As the lines appear below, please set them down exactly, starting at the first and finishing with the one containing "ase no estudo".

── The data ──

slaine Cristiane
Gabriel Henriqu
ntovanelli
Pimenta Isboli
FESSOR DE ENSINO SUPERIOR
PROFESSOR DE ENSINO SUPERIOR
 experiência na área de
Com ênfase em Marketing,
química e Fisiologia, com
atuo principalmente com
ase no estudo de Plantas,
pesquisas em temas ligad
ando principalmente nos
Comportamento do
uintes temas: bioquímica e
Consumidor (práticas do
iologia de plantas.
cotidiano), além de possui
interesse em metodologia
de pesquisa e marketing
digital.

───

[Exercise output]
slaine Cristiane
Gabriel Henriqu
ntovanelli
Pimenta Isboli
FESSOR DE ENSINO SUPERIOR
PROFESSOR DE ENSINO SUPERIOR
 experiência na área de
Com ênfase em Marketing,
química e Fisiologia, com
atuo principalmente com
ase no estudo de Plantas,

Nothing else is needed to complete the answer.